TypeError: Expected binary or unicode string, got None

Trying to convert a model to TFLite for Android app, any advice?

muhammadminhaz commented 5 years ago

While using

python object_detection\export_tflite_ssd_graph.py --pipeline_config=inference_graph\pipeline.config --trained_checkpoint_prefix=\training\model.ckpt-122 --out_dir=object_detection\inference_graph --add_postprocessing_op=true

I get the error

TypeError: Expected binary or unicode string, got None

Trying to convert a model to TFLite for Android app, any advice?

I'm also facing the same problem. If you solved it then please let me know

rash1994 commented 5 years ago

problem. If you solved it then please let me know

Could you get how to get tflite for android app ?

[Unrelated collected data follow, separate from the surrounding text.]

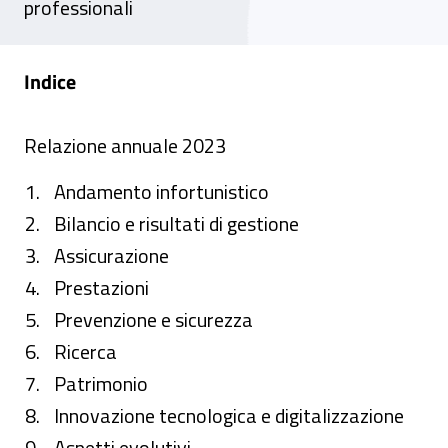
professionali
Indice
Relazione annuale 2023
Andamento infortunistico
Bilancio e risultati di gestione
Assicurazione
Prestazioni
Prevenzione e sicurezza
Ricerca
Patrimonio
Innovazione tecnologica e digitalizzazione
Aspetti evolutivi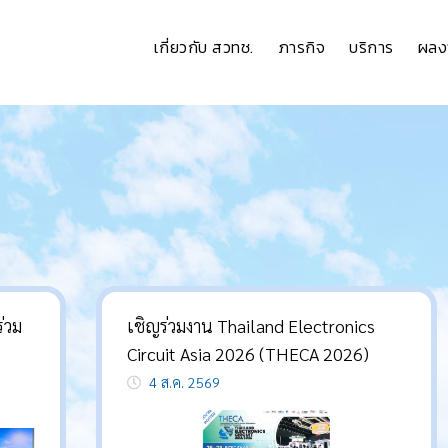
เกี่ยวกับ สวทช.
ภารกิจ
บริการ
ผลง
ร่วม
เชิญร่วมงาน Thailand Electronics
Circuit Asia 2026 (THECA 2026)
4 ส.ค. 2569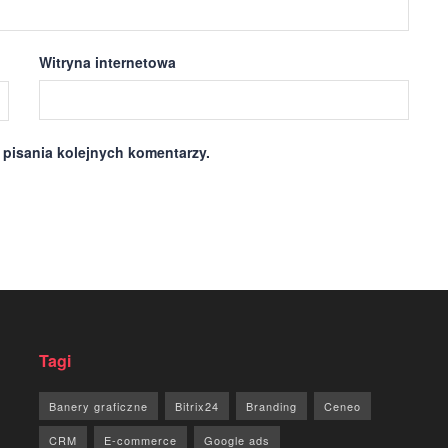
Witryna internetowa
 pisania kolejnych komentarzy.
Tagi
Banery graficzne
Bitrix24
Branding
Ceneo
CRM
E-commerce
Google ads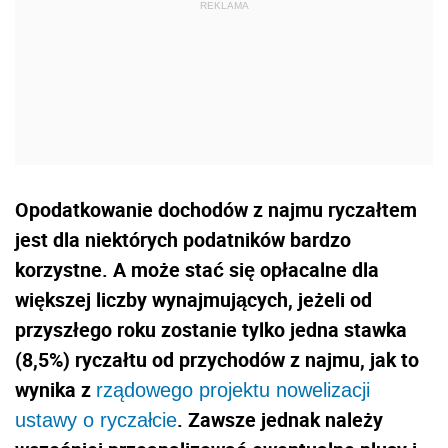
Opodatkowanie dochodów z najmu ryczałtem
jest dla niektórych podatników bardzo
korzystne. A może stać się opłacalne dla
większej liczby wynajmujących, jeżeli od
przyszłego roku zostanie tylko jedna stawka
(8,5%) ryczałtu od przychodów z najmu, jak to
wynika z
rządowego projektu nowelizacji
. Zawsze jednak należy
ustawy o ryczałcie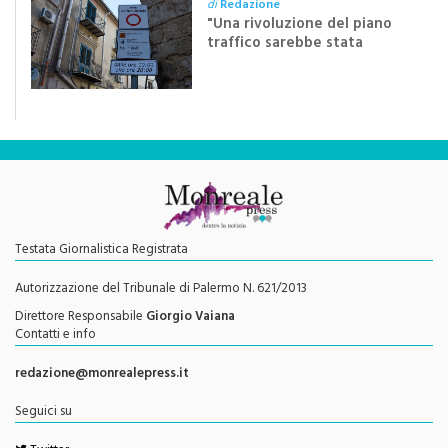
di
Redazione
"Una rivoluzione del piano
traffico sarebbe stata
efficace se preceduta da
una rivoluzione culturale"
Testata Giornalistica Registrata
Autorizzazione del Tribunale di Palermo N. 621/2013
Direttore Responsabile
Giorgio Vaiana
Contatti e info
redazione@monrealepress.it
Seguici su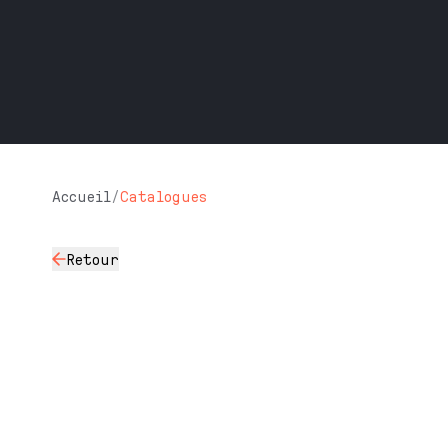
Accueil
/
Catalogues
Retour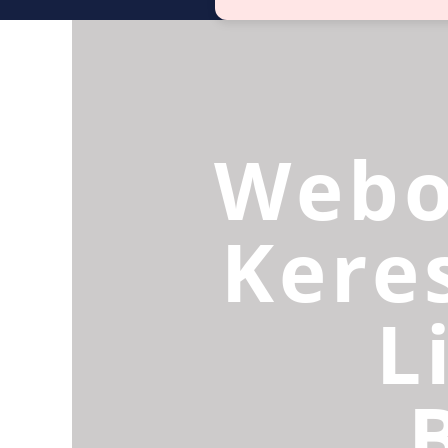
Webo
Kere
L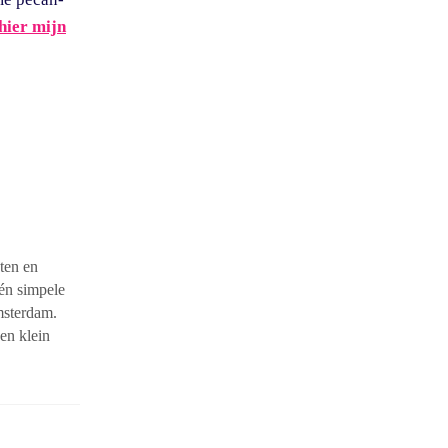
hier mijn
ten en
én simpele
msterdam.
en klein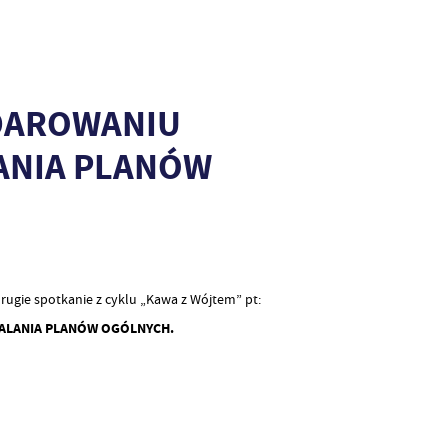
ODAROWANIU
ANIA PLANÓW
ugie spotkanie z cyklu „Kawa z Wójtem” pt:
ALANIA PLANÓW OGÓLNYCH.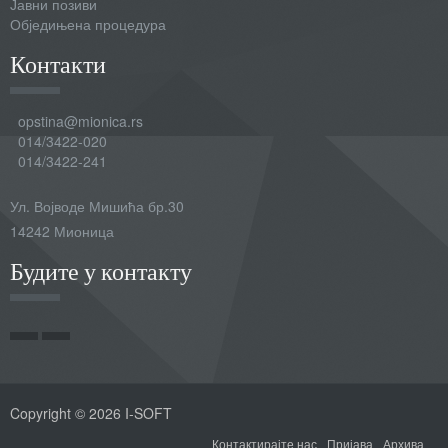
Јавни позиви
Обједињена процедура
Контакти
opstina@mionica.rs
014/3422-020
014/3422-241
Ул. Војводе Мишића бр.30
14242 Мионица
Будите у контакту
Copyright © 2026 I-SOFT
Контактирајте нас
Пријава
Архива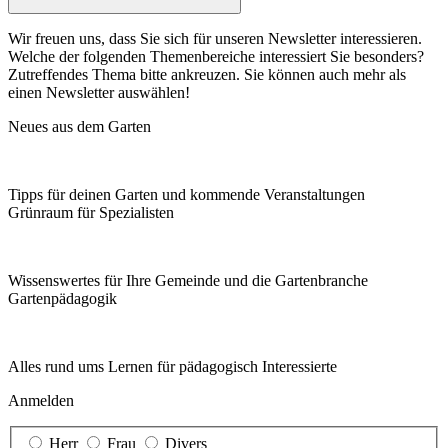
Wir freuen uns, dass Sie sich für unseren Newsletter interessieren.
Welche der folgenden Themenbereiche interessiert Sie besonders?
Zutreffendes Thema bitte ankreuzen. Sie können auch mehr als
einen Newsletter auswählen!
Neues aus dem Garten
Tipps für deinen Garten und kommende Veranstaltungen
Grünraum für Spezialisten
Wissenswertes für Ihre Gemeinde und die Gartenbranche
Garten­pädagogik
Alles rund ums Lernen für pädagogisch Interessierte
Anmelden
Herr
Frau
Divers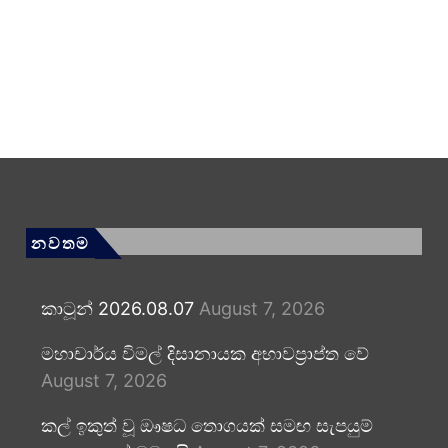
නවතම
කාටූන් 2026.08.07
August 7, 2026
මහාචාර්ය විමල් දිසානායක අභාවප්‍රාප්ත වේ
August 7, 2026
කල් ඉකුත් වූ ඖෂධ තොගයක් සමඟ සැපයුම්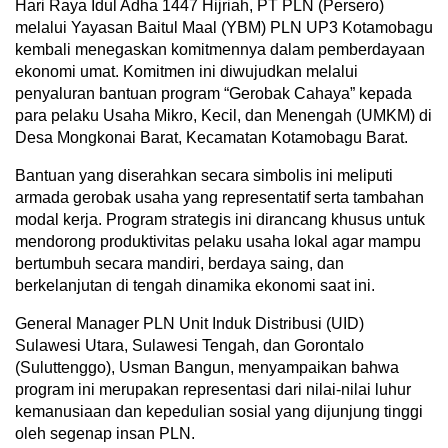
Hari Raya Idul Adha 1447 Hijriah, PT PLN (Persero)
melalui Yayasan Baitul Maal (YBM) PLN UP3 Kotamobagu
kembali menegaskan komitmennya dalam pemberdayaan
ekonomi umat. Komitmen ini diwujudkan melalui
penyaluran bantuan program “Gerobak Cahaya” kepada
para pelaku Usaha Mikro, Kecil, dan Menengah (UMKM) di
Desa Mongkonai Barat, Kecamatan Kotamobagu Barat.
Bantuan yang diserahkan secara simbolis ini meliputi
armada gerobak usaha yang representatif serta tambahan
modal kerja. Program strategis ini dirancang khusus untuk
mendorong produktivitas pelaku usaha lokal agar mampu
bertumbuh secara mandiri, berdaya saing, dan
berkelanjutan di tengah dinamika ekonomi saat ini.
General Manager PLN Unit Induk Distribusi (UID)
Sulawesi Utara, Sulawesi Tengah, dan Gorontalo
(Suluttenggo), Usman Bangun, menyampaikan bahwa
program ini merupakan representasi dari nilai-nilai luhur
kemanusiaan dan kepedulian sosial yang dijunjung tinggi
oleh segenap insan PLN.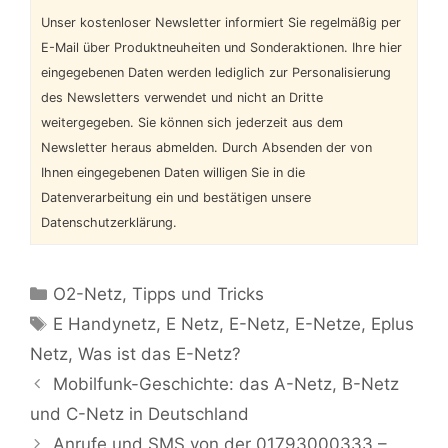
Unser kostenloser Newsletter informiert Sie regelmäßig per
E-Mail über Produktneuheiten und Sonderaktionen. Ihre hier
eingegebenen Daten werden lediglich zur Personalisierung
des Newsletters verwendet und nicht an Dritte
weitergegeben. Sie können sich jederzeit aus dem
Newsletter heraus abmelden. Durch Absenden der von
Ihnen eingegebenen Daten willigen Sie in die
Datenverarbeitung ein und bestätigen unsere
Datenschutzerklärung.
Kategorien
O2-Netz
,
Tipps und Tricks
Schlagwörter
E Handynetz
,
E Netz
,
E-Netz
,
E-Netze
,
Eplus
Netz
,
Was ist das E-Netz?
Mobilfunk-Geschichte: das A-Netz, B-Netz
und C-Netz in Deutschland
Anrufe und SMS von der 01793000333 –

tensorflowbutler commented 4 years ago

Hi There, We are checking to see if you still need help on this, as this seems to be considerably old issue. Please update this issue with the latest information, code snippet to reproduce your issue and error you are seeing. If we don't hear from you in the next 7 days, this issue will be closed automatically. If you don't need help on this issue any more, please consider closing this.